HELSINKI — Getting a speeding ticket is not a feel-good moment for anyone. But consider Reima Kuisla, a Finnish businessman.
He was recently fined $58,000 for traveling a modest, if illegal, 64 miles per hour in a 50-mile-per-hour zone. And no, the amount of the fine did not turn out to be a typo or a mistake of any kind.
Kuisla is a millionaire, and in Finland the fines for more serious speeding infractions are calculated according to income. The thinking here is that if it stings for the little guy, it should sting for the big guy, too.
The ticket had its desired effect. Kuisla, 61, took to Facebook last month with 12 furious posts in which he included a picture of his speeding ticket and a picture of what that money could buy if it were not going to the state coffers — a new Mercedes.
He said he was seriously considering leaving Finland altogether, a position to which he held firm when reached by phone at a bar where he was watching horse races.

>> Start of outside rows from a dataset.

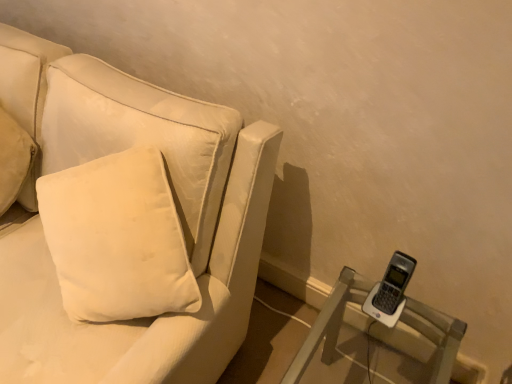
What are the coordinates of `clear plastic phone at lower right` in the screenshot? It's located at 330,322.

Locate an element on the screen. This screenshot has height=384, width=512. velvet white couch at left is located at coordinates (176, 206).

Find the location of a particular element. The height and width of the screenshot is (384, 512). clear plastic phone at lower right is located at coordinates (330, 322).

Is velvet white couch at left to the left or to the right of white soft cushion at left in the image?

In the image, velvet white couch at left appears on the left side of white soft cushion at left.

Considering the positions of objects velvet white couch at left and white soft cushion at left in the image provided, who is behind, velvet white couch at left or white soft cushion at left?

white soft cushion at left.

Is velvet white couch at left turned away from white soft cushion at left?

Yes.

How far apart are velvet white couch at left and white soft cushion at left?

velvet white couch at left is 27.87 centimeters from white soft cushion at left.

From the image's perspective, is clear plastic phone at lower right above or below white soft cushion at left?

clear plastic phone at lower right is situated lower than white soft cushion at left in the image.

In the image, is clear plastic phone at lower right positioned in front of or behind white soft cushion at left?

Visually, clear plastic phone at lower right is located in front of white soft cushion at left.

Based on their positions, is clear plastic phone at lower right located to the left or right of velvet white couch at left?

In the image, clear plastic phone at lower right appears on the right side of velvet white couch at left.

Is the surface of clear plastic phone at lower right in direct contact with velvet white couch at left?

They are not placed beside each other.

Considering the positions of objects clear plastic phone at lower right and velvet white couch at left in the image provided, who is behind, clear plastic phone at lower right or velvet white couch at left?

Positioned behind is clear plastic phone at lower right.

In terms of size, does white soft cushion at left appear bigger or smaller than clear plastic phone at lower right?

white soft cushion at left is smaller than clear plastic phone at lower right.

Which of these two, white soft cushion at left or clear plastic phone at lower right, stands taller?

white soft cushion at left is taller.

Between white soft cushion at left and clear plastic phone at lower right, which one appears on the right side from the viewer's perspective?

Positioned to the right is clear plastic phone at lower right.

Looking at this image, are white soft cushion at left and velvet white couch at left beside each other?

white soft cushion at left and velvet white couch at left are clearly separated.

Considering the sizes of objects white soft cushion at left and velvet white couch at left in the image provided, who is thinner, white soft cushion at left or velvet white couch at left?

white soft cushion at left.

Is white soft cushion at left aimed at velvet white couch at left?

Yes, white soft cushion at left is facing velvet white couch at left.

Can you confirm if white soft cushion at left is positioned to the right of velvet white couch at left?

Yes, white soft cushion at left is to the right of velvet white couch at left.

Considering the points (234, 144) and (451, 348), which point is in front, point (234, 144) or point (451, 348)?

The point (234, 144) is closer to the camera.

Is velvet white couch at left to the left or to the right of clear plastic phone at lower right in the image?

From the image, it's evident that velvet white couch at left is to the left of clear plastic phone at lower right.

Is velvet white couch at left next to clear plastic phone at lower right?

velvet white couch at left and clear plastic phone at lower right are not in contact.

You are a GUI agent. You are given a task and a screenshot of the screen. Output one action in this format:
    pyautogui.click(x=<x>, y=<y>)
    Task: Click on the pillow located behind the velvet white couch at left
    
    Given the screenshot: What is the action you would take?
    point(26,91)

Locate an element on the screen. furniture below the white soft cushion at left (from the image's perspective) is located at coordinates (330, 322).

From the image, which object appears to be farther from white soft cushion at left, velvet white couch at left or clear plastic phone at lower right?

Among the two, clear plastic phone at lower right is located further to white soft cushion at left.

Which object lies nearer to the anchor point white soft cushion at left, clear plastic phone at lower right or velvet white couch at left?

Based on the image, velvet white couch at left appears to be nearer to white soft cushion at left.

Based on the photo, estimate the real-world distances between objects in this image. Which object is further from velvet white couch at left, white soft cushion at left or clear plastic phone at lower right?

clear plastic phone at lower right lies further to velvet white couch at left than the other object.

Considering their positions, is white soft cushion at left positioned further to clear plastic phone at lower right than velvet white couch at left?

white soft cushion at left.

Considering their positions, is velvet white couch at left positioned further to clear plastic phone at lower right than white soft cushion at left?

white soft cushion at left.

Looking at this image, from the image, which object appears to be farther from velvet white couch at left, clear plastic phone at lower right or white soft cushion at left?

clear plastic phone at lower right.

This screenshot has width=512, height=384. Find the location of `pillow between velvet white couch at left and clear plastic phone at lower right in the horizontal direction`. pillow between velvet white couch at left and clear plastic phone at lower right in the horizontal direction is located at coordinates (26, 91).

“The way things are done here makes no sense,” Kuisla sputtered, saying he would not be giving interviews. Before hanging up, he added: “For what and for whom does this society exist? It is hard to say.”

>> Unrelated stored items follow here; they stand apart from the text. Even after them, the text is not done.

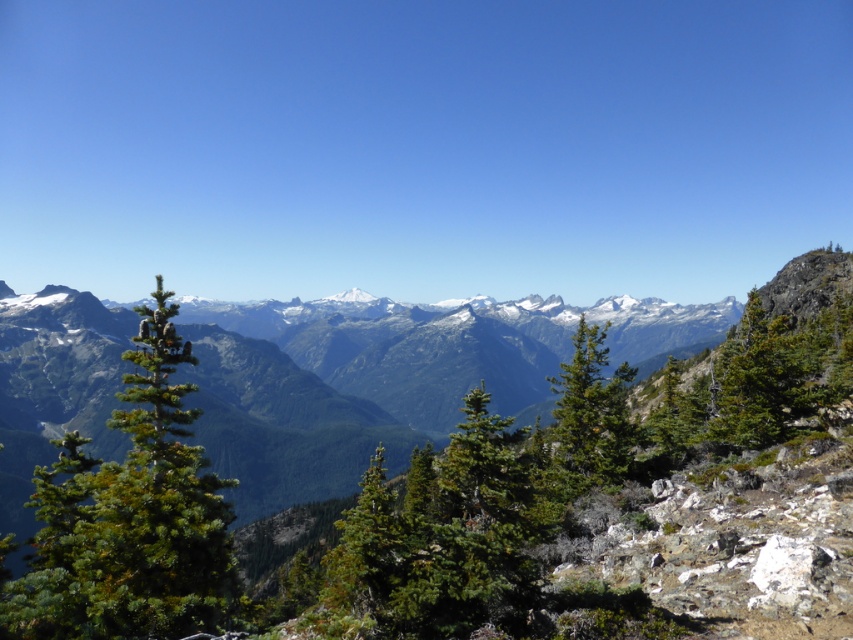
Question: Can you confirm if green textured pine trees at center is thinner than green textured pine tree at center?

Choices:
 (A) yes
 (B) no

Answer: (B)

Question: Considering the relative positions of green textured pine trees at center and green needle-like at left in the image provided, where is green textured pine trees at center located with respect to green needle-like at left?

Choices:
 (A) right
 (B) left

Answer: (A)

Question: Among these objects, which one is nearest to the camera?

Choices:
 (A) green textured pine trees at center
 (B) green needle-like at left

Answer: (B)

Question: Which is nearer to the green textured pine tree at center?

Choices:
 (A) green textured pine trees at center
 (B) green needle-like at left

Answer: (B)

Question: Is green textured pine trees at center bigger than green needle-like at left?

Choices:
 (A) yes
 (B) no

Answer: (A)

Question: Which point is closer to the camera?

Choices:
 (A) (584, 362)
 (B) (131, 376)
 (C) (242, 420)

Answer: (B)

The Nordic countries have long had a strong egalitarian streak, embracing progressive taxation and high levels of social spending. Perhaps less well known is that they also practice progressive punishment, when it comes to certain fines. A rich person, many citizens here believe, should pay more for the same offense if justice is to be served. The question is: How much more?
On his Facebook page, quite a few of Kuisla’s friends offered their sympathy. But that did not seem to be the drift of public opinion. Elsewhere, it was easier to find Finns who were shrugging about his predicament.
At the University of Helsinki, Jussi Lahti, 35, a graduate student in geography, said he could understand that Kuisla was upset, but he considered the principle of an equal percentage fair. And, he added, Kuisla “had a choice when he decided to speed.”
The size of Kuisla’s ticket nonetheless drew considerable attention here, as television shows and newspapers debated the merits of Finland’s system, which uses a complex formula based on income to calculate an individual’s fines.
Some wondered whether the government should stop imposing such fines for infractions at relatively low speeds. Some suggested that a fine so big was really a form of taxation.
But the idea that the rich should pay heavier fines did not seem to be much in question.
“It is an old system,” said Pasi Kemppainen, chief superintendent at the National Police Board. “It may lead to high fines, but only for people who can afford it.”
In fact, the Finnish “day fine” system, also in use in some other Scandinavian countries, dates to the 1920s, when fines based on income were instituted for all manner of lesser crimes, such as petty theft and assault, and helped greatly reduce the prison population.
The fines are calculated based on half an offender’s daily net income with some consideration for the number of children under his or her roof and a deduction deemed to be enough to cover basic living expenses, currently about $277. Then, that figure is multiplied by the number of days of income the offender should lose, according to the severity of the offense.
Kuisla, 61, a betting man who parlayed his winnings into a real estate empire, was clocked speeding near the Seinajoki airport. Given the speed he was going, Kuisla was assessed eight days. His fine was then calculated from his 2013 income, more than $7 million.
The ticket has tapped into a broader debate about the coherence of the Finnish justice system. Kuisla’s speeding infraction is classified as a crime here, which could seem severe when other parts of the system are relatively lenient.
For instance, people convicted of murder could receive as little as nine years and could be released in 4½ years, said Kimmo Kiiski, a senior transport adviser with the Ministry of Transport and Communications.